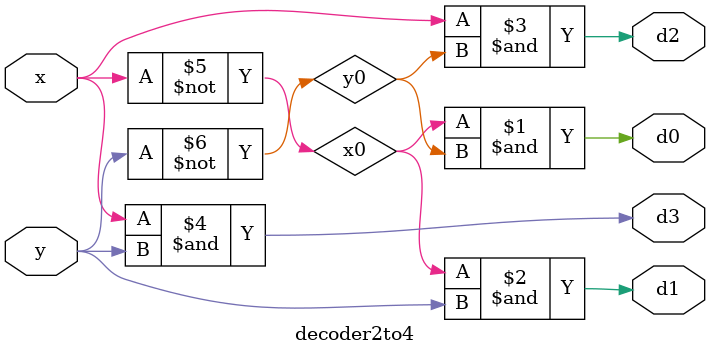
<source format=v>
module decoder2to4(x,y,d0,d1,d2,d3);
	input x,y;
	output d0,d1,d2,d3;
	wire x0,y0;
	not n1(x0,x);
	not n2(y0,y);
	
	and a0(d0,x0,y0);
	and a1(d1,x0,y);
	and a2(d2,x,y0);
	and a3(d3,x,y);
	
endmodule
</source>
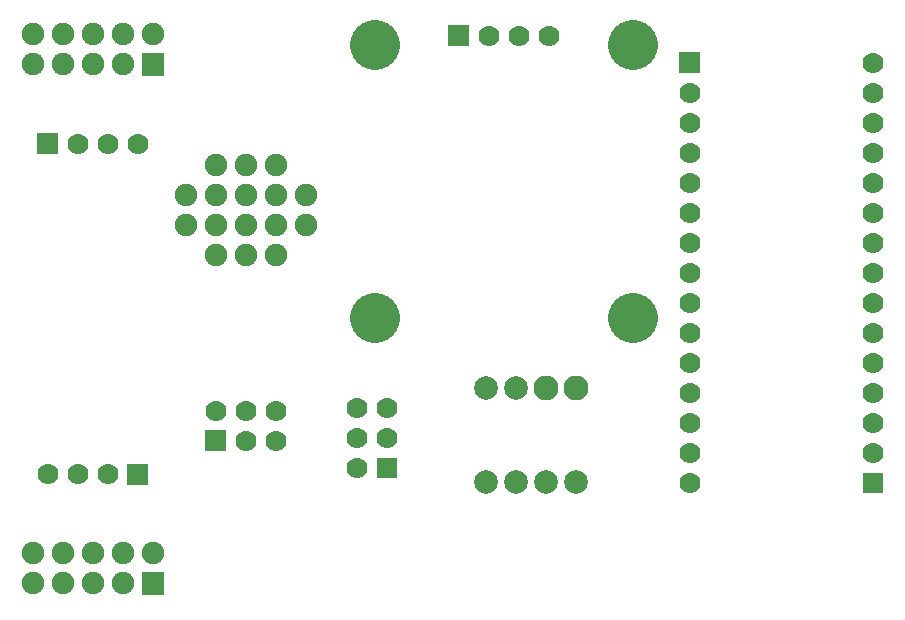
<source format=gbs>
G04 Layer: BottomSolderMaskLayer*
G04 EasyEDA v6.4.17, 2021-03-02T21:28:07+01:00*
G04 1007e7e2c1864e39a1c220729244a999,9c416354eb984020824aaf9c885bead6,10*
G04 Gerber Generator version 0.2*
G04 Scale: 100 percent, Rotated: No, Reflected: No *
G04 Dimensions in inches *
G04 leading zeros omitted , absolute positions ,3 integer and 6 decimal *
%FSLAX36Y36*%
%MOIN*%

%ADD52C,0.1655*%
%ADD55C,0.0749*%
%ADD57R,0.0700X0.0700*%
%ADD58C,0.0700*%
%ADD65C,0.0749*%
%ADD68C,0.0789*%
%ADD69C,0.0830*%

%LPD*%
D52*
X940000Y880000D02*
G01*
X940000Y880000D01*
X1800000Y880000D02*
G01*
X1800000Y880000D01*
X940000Y-30000D02*
G01*
X940000Y-30000D01*
X1800000Y-30000D02*
G01*
X1800000Y-30000D01*
D55*
G01*
X410000Y280000D03*
G01*
X410000Y380000D03*
G01*
X510000Y380000D03*
G01*
X510000Y280000D03*
G01*
X610000Y280000D03*
G01*
X610000Y380000D03*
G01*
X310000Y380000D03*
G01*
X310000Y280000D03*
G01*
X410000Y180000D03*
G01*
X510000Y180000D03*
G01*
X610000Y180000D03*
G01*
X710000Y280000D03*
G01*
X710000Y380000D03*
G01*
X610000Y480000D03*
G01*
X510000Y480000D03*
G01*
X410000Y480000D03*
G36*
X115000Y-586199D02*
G01*
X115000Y-516199D01*
X185000Y-516199D01*
X185000Y-586199D01*
G37*
D58*
G01*
X50000Y-551179D03*
G01*
X-50000Y-551179D03*
G01*
X-150000Y-551179D03*
G36*
X-185000Y516199D02*
G01*
X-185000Y586199D01*
X-115000Y586199D01*
X-115000Y516199D01*
G37*
G01*
X-50000Y551179D03*
G01*
X50000Y551179D03*
G01*
X150000Y551179D03*
G36*
X162500Y-952500D02*
G01*
X162500Y-877500D01*
X237500Y-877500D01*
X237500Y-952500D01*
G37*
D65*
G01*
X200000Y-815000D03*
G01*
X100000Y-915000D03*
G01*
X100000Y-815000D03*
G01*
X0Y-915000D03*
G01*
X0Y-815000D03*
G01*
X-100000Y-915000D03*
G01*
X-100000Y-815000D03*
G01*
X-200000Y-915000D03*
G01*
X-200000Y-815000D03*
G36*
X162500Y777500D02*
G01*
X162500Y852500D01*
X237500Y852500D01*
X237500Y777500D01*
G37*
G01*
X200000Y915000D03*
G01*
X100000Y815000D03*
G01*
X100000Y915000D03*
G01*
X0Y815000D03*
G01*
X0Y915000D03*
G01*
X-100000Y815000D03*
G01*
X-100000Y915000D03*
G01*
X-200000Y815000D03*
G01*
X-200000Y915000D03*
D58*
G01*
X610000Y-340000D03*
G01*
X610000Y-440000D03*
G01*
X510000Y-340000D03*
G01*
X510000Y-440000D03*
G01*
X410000Y-340000D03*
G36*
X375000Y-475000D02*
G01*
X375000Y-405000D01*
X445000Y-405000D01*
X445000Y-475000D01*
G37*
G36*
X1185000Y875000D02*
G01*
X1185000Y945000D01*
X1255000Y945000D01*
X1255000Y875000D01*
G37*
G01*
X1320000Y910000D03*
G01*
X1420000Y910000D03*
G01*
X1520000Y910000D03*
D68*
G01*
X1310000Y-577480D03*
G01*
X1410000Y-577480D03*
G01*
X1510000Y-577480D03*
G01*
X1610000Y-577480D03*
D69*
G01*
X1610000Y-262519D03*
D68*
G01*
X1410000Y-262519D03*
G01*
X1310000Y-262519D03*
D69*
G01*
X1510000Y-262519D03*
D58*
G01*
X1990000Y-580000D03*
G01*
X1990000Y-480000D03*
G01*
X1990000Y-380000D03*
G01*
X1990000Y-280000D03*
G01*
X1990000Y-180000D03*
G01*
X1990000Y-80000D03*
G01*
X1990000Y20000D03*
G01*
X1990000Y120000D03*
G01*
X1990000Y220000D03*
G01*
X1990000Y320000D03*
G01*
X1990000Y420000D03*
G01*
X1990000Y520000D03*
G01*
X1990000Y620000D03*
G01*
X1990000Y720000D03*
G36*
X1955000Y785000D02*
G01*
X1955000Y855000D01*
X2025000Y855000D01*
X2025000Y785000D01*
G37*
G01*
X2600000Y820000D03*
G01*
X2600000Y720000D03*
G01*
X2600000Y620000D03*
G01*
X2600000Y520000D03*
G01*
X2600000Y420000D03*
G01*
X2600000Y320000D03*
G01*
X2600000Y220000D03*
G01*
X2600000Y120000D03*
G01*
X2600000Y20000D03*
G01*
X2600000Y-80000D03*
G01*
X2600000Y-180000D03*
G01*
X2600000Y-280000D03*
G01*
X2600000Y-380000D03*
G01*
X2600000Y-480000D03*
D57*
G01*
X2600000Y-580000D03*
D58*
G01*
X880000Y-330000D03*
G01*
X980000Y-330000D03*
G01*
X880000Y-430000D03*
G01*
X980000Y-430000D03*
G01*
X880000Y-530000D03*
D57*
G01*
X980000Y-530000D03*
M02*

</source>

════════

Activity ::
Look through the entries and copy every line in which the string "source" appears.

Solved problem ::
<source format=v>
</source>
<source format=gbs>
</source>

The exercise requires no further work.